From the Editor’s Desk :: December 2013
This time of year always seems to come abruptly and particularly so when Thanksgiving falls so close to the end of November. I hope you all had happy thanksgivings, on the day and through the month.
December is such a special month for us, it almost feels like we are stepping out of time. Weekends and weekdays tend to blur more so than at any other time of year.
Anticipation slowly builds through the month with the waiting for Saint Nicholas, sometimes a visit from Santa Lucia, the building of an advent scene, the advent wreath and the preparation for Christmas at our house. There is so much to do with building a living advent calendar of sorts, decorating the house, singing songs, baking and cooking holiday foods.
So we simplify and lean on the traditions that we love and are meaningful to us. We stay home unless it is something we just cannot resist going out for. This brings a quiet time of watching and waiting at home.
Warm wishes for Happy and Peace Filled Holidays to you and yours,
From the Editor’s Desk :: November 2013
My Dear Readers,
Where did October go? Here in the northeast we were blessed with sunny, warm days for much of October. The geese are flying overhead with their honk, honk, honking. Autumn’s carpet of leaves are beginning to lose their luster as we turn within to prepare for the cold, dark days of winter.
November is the month of remembrance and gratitude. It opens with days dedicated to the ancestors, remembering the gifts they brought and for some setting out gifts for the ancestors, to encourage a visit during these days and nights when the veil between the worlds is said to be at its thinnest.
Many are preparing lanterns to kindle the light and carry it into the dark of night with friends and family, with potlucks, songs, food and clothing drives and stories of Saint Martin.
We end the month in the USA with Thanksgiving, a day that for some is controversial.

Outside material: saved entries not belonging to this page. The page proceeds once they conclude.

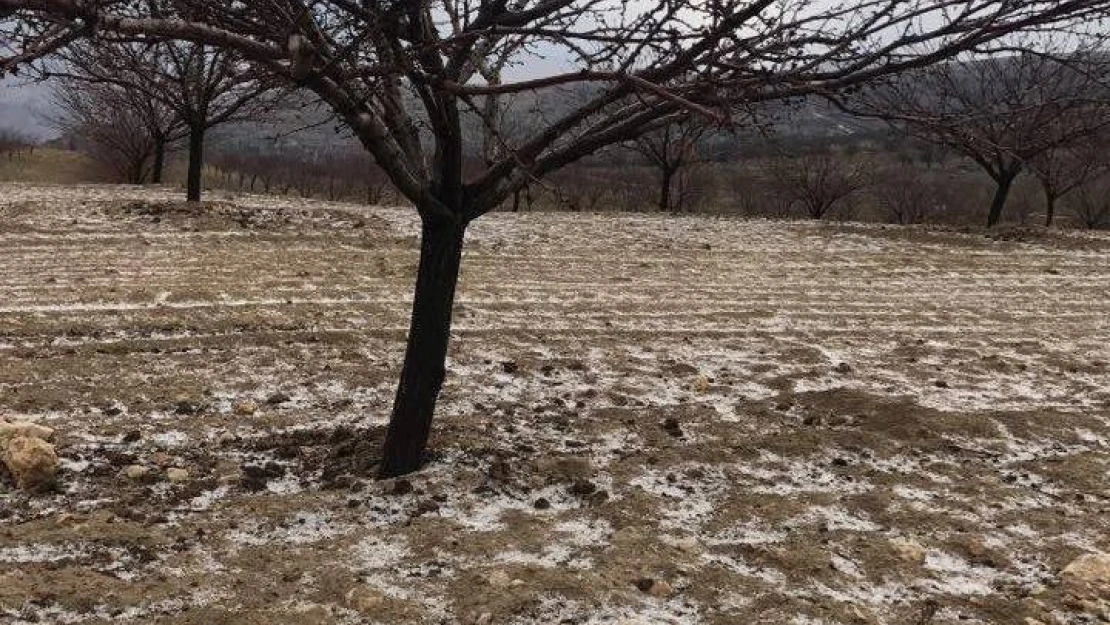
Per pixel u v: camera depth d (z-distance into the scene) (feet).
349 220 51.47
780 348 29.66
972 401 24.30
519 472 17.35
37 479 15.78
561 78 12.23
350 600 12.37
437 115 15.37
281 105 41.78
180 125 72.84
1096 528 15.80
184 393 21.49
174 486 16.31
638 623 12.03
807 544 14.60
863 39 13.56
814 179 92.38
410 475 16.78
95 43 11.89
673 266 44.01
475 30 13.32
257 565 13.43
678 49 13.37
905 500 16.65
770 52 13.65
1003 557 14.56
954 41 13.52
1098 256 51.21
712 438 20.17
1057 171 74.18
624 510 15.76
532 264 42.47
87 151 119.96
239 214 49.52
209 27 11.64
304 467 17.51
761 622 12.21
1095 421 22.26
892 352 29.66
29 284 32.68
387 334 28.19
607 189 110.83
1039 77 38.60
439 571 13.41
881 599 13.17
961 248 52.80
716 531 15.24
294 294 33.09
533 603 12.42
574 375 25.02
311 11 12.78
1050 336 33.30
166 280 34.24
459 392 22.77
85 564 13.20
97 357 24.14
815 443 19.54
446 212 16.28
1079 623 12.58
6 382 21.61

For those of us with small children, let us find and share the goodness in life on this day and everyday. In no time at all, the little ones with be teens ready to pursue justice and explore the sins of the fathers as they explore who they are and what light they might bring to the world.
I am thankful to you dear readers and to all who contribute to The Wonder of Childhood and make it possible in every way.
From the Editor’s Desk :: October 2013
Autumn has come to Northern New England with such a gentle touch this year. Brilliant reds, oranges and yellows on the leaves of the trees warm us as the sun begins to wane as it sinks down lower on the horizon. Mother Earth’s plant children are pulling in their energies, deep down into the earth where the root and bulb children are preparing for their long winter’s rest.
The days have been filled with sunlight and the air temperature mild enough that only a light layer is needed once the sun wears off the early morning chill and dew.
Warm soups and stews fill the house with goodness and comfort. The ovens warmth is noticeably pleasant. Fires in the hearth take the chill out of the house on shady days.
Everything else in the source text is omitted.